■ **Work item**
Each record is to be copied exactly, with its pictures left behind.

■ **The data**
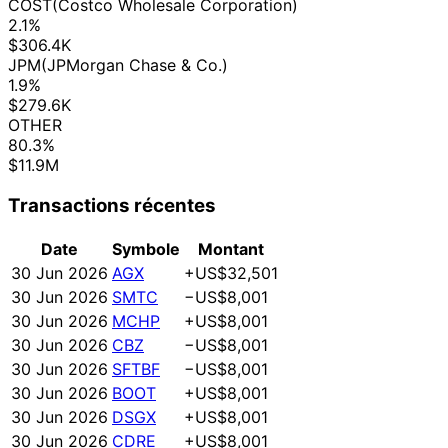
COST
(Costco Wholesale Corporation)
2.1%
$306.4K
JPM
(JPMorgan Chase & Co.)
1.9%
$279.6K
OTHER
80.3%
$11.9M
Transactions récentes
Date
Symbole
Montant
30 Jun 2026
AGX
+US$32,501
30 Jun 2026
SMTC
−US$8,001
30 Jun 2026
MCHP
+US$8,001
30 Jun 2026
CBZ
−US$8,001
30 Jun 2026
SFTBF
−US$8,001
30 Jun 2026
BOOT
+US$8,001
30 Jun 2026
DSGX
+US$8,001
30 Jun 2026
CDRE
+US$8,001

■ **Response area**
COST
(Costco Wholesale Corporation)
2.1%
$306.4K
JPM
(JPMorgan Chase & Co.)
1.9%
$279.6K
OTHER
80.3%
$11.9M
Transactions récentes
Date
Symbole
Montant
30 Jun 2026
AGX
+US$32,501
30 Jun 2026
SMTC
−US$8,001
30 Jun 2026
MCHP
+US$8,001
30 Jun 2026
CBZ
−US$8,001
30 Jun 2026
SFTBF
−US$8,001
30 Jun 2026
BOOT
+US$8,001
30 Jun 2026
DSGX
+US$8,001
30 Jun 2026
CDRE
+US$8,001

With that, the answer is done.